Often the struggle is to find peace or to awaken into a deeper consciousness. We struggle to know our true nature. We struggle with stillness, compassion and unconditional love. We struggle to figure out how to best live a struggle free life.

We struggle to find the liberation from our struggle.

And often we believe that when we reach a certain resolve or condition or freedom, that then we will be able to stop struggling.

The paradox here is that the very conditions that we believe can be achieved through our emotional, mental and spiritual struggle are all being inhibited by the struggle itself.

If we just struggle a little harder, a little longer or with more persistence we will attain the fruits of our struggles.

Struggle is not to be confused with dedication, hard work and perseverance. All of these actions can be pursued without the mind needing to struggle.

The counter intuitive invitation here is to stop the struggle before reaching whatever resolve you think the struggle might help you get.

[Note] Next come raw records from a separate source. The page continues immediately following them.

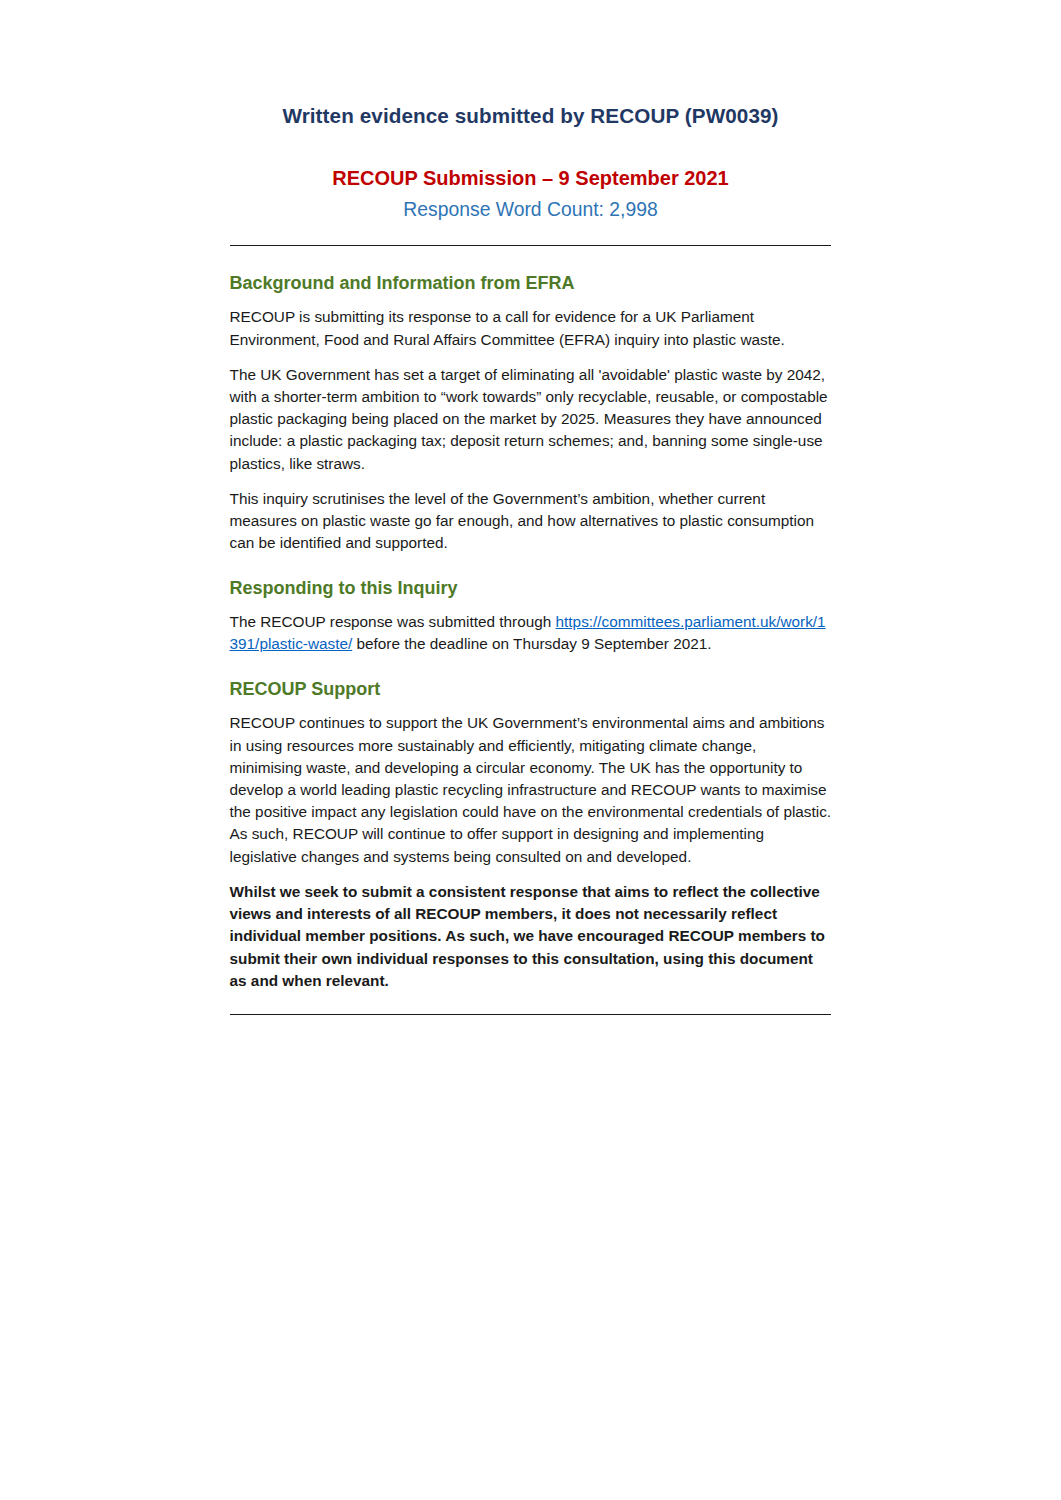Written evidence submitted by RECOUP (PW0039)
RECOUP Submission – 9 September 2021
Response Word Count: 2,998
Background and Information from EFRA
RECOUP is submitting its response to a call for evidence for a UK Parliament Environment, Food and Rural Affairs Committee (EFRA) inquiry into plastic waste.
The UK Government has set a target of eliminating all 'avoidable' plastic waste by 2042, with a shorter-term ambition to “work towards” only recyclable, reusable, or compostable plastic packaging being placed on the market by 2025. Measures they have announced include: a plastic packaging tax; deposit return schemes; and, banning some single-use plastics, like straws.
This inquiry scrutinises the level of the Government’s ambition, whether current measures on plastic waste go far enough, and how alternatives to plastic consumption can be identified and supported.
Responding to this Inquiry
The RECOUP response was submitted through https://committees.parliament.uk/work/1391/plastic-waste/ before the deadline on Thursday 9 September 2021.
RECOUP Support
RECOUP continues to support the UK Government’s environmental aims and ambitions in using resources more sustainably and efficiently, mitigating climate change, minimising waste, and developing a circular economy. The UK has the opportunity to develop a world leading plastic recycling infrastructure and RECOUP wants to maximise the positive impact any legislation could have on the environmental credentials of plastic. As such, RECOUP will continue to offer support in designing and implementing legislative changes and systems being consulted on and developed.
Whilst we seek to submit a consistent response that aims to reflect the collective views and interests of all RECOUP members, it does not necessarily reflect individual member positions. As such, we have encouraged RECOUP members to submit their own individual responses to this consultation, using this document as and when relevant.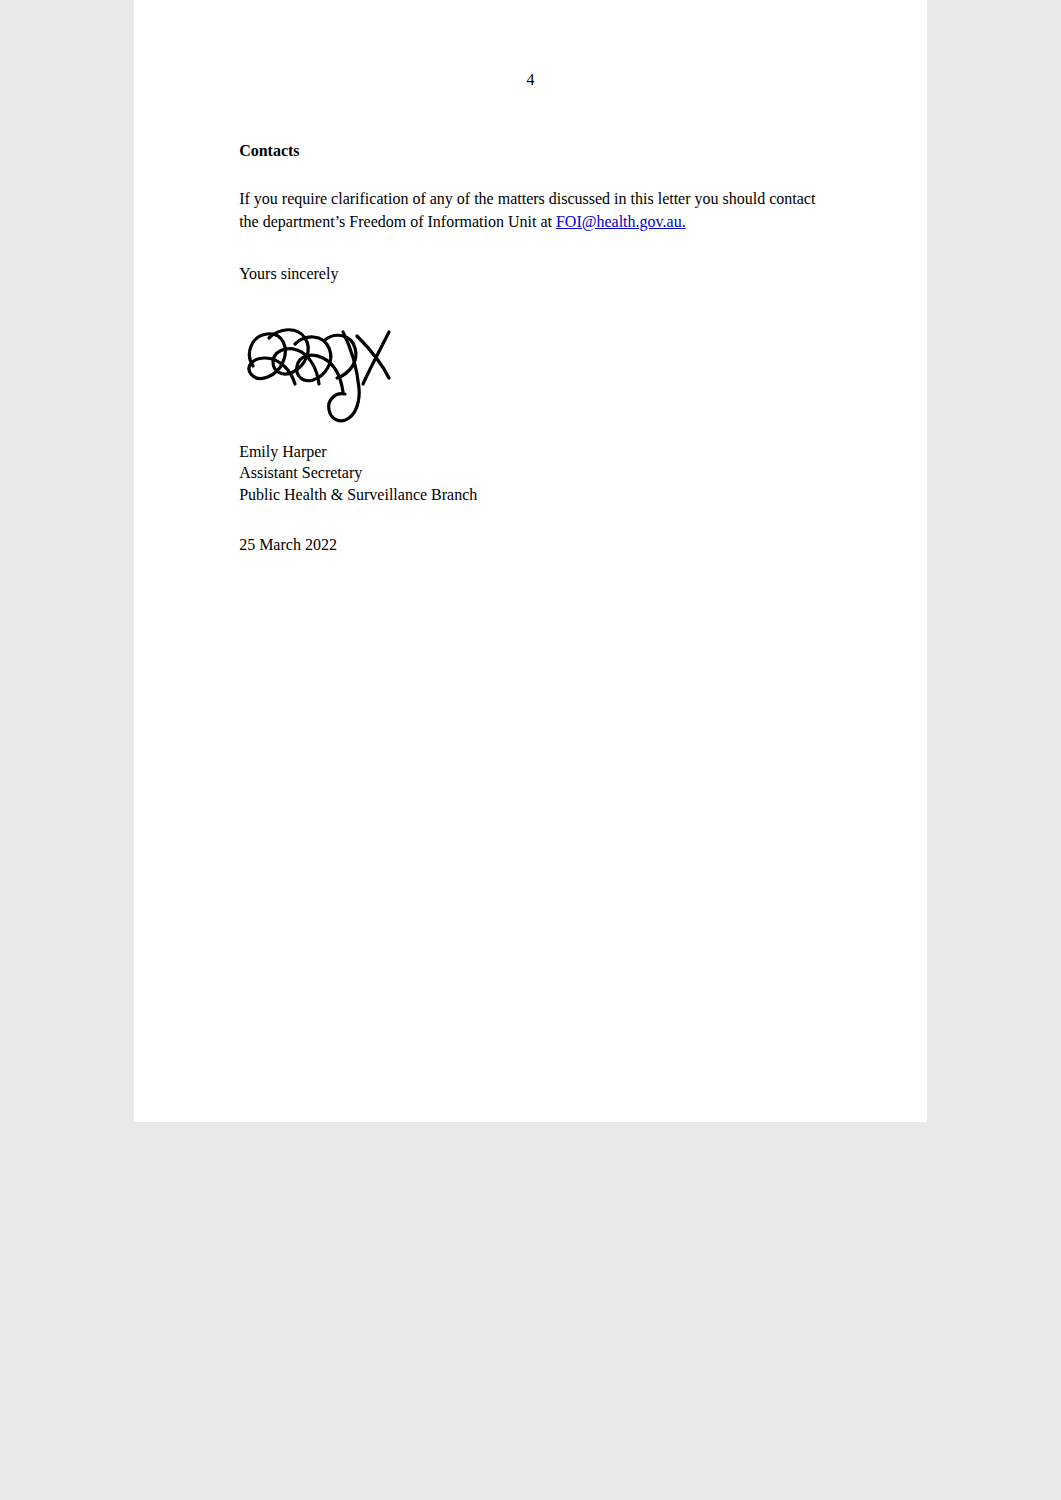4
Contacts
If you require clarification of any of the matters discussed in this letter you should contact the department’s Freedom of Information Unit at FOI@health.gov.au.
Yours sincerely
Emily Harper
Assistant Secretary
Public Health & Surveillance Branch
25 March 2022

Stop the mind’s struggle to “get” before “getting” whatever the mind is after. The struggle doesn’t work. It never has.

The struggle, struggles. In its desire to achieve truth, it wrestles with illusion.

A new strategy of surrender and faith may be called for here, combined with patience and compassion. This allows the peace and natural aliveness being sought to arise organically into the spacious stillness that has taken the place of struggle.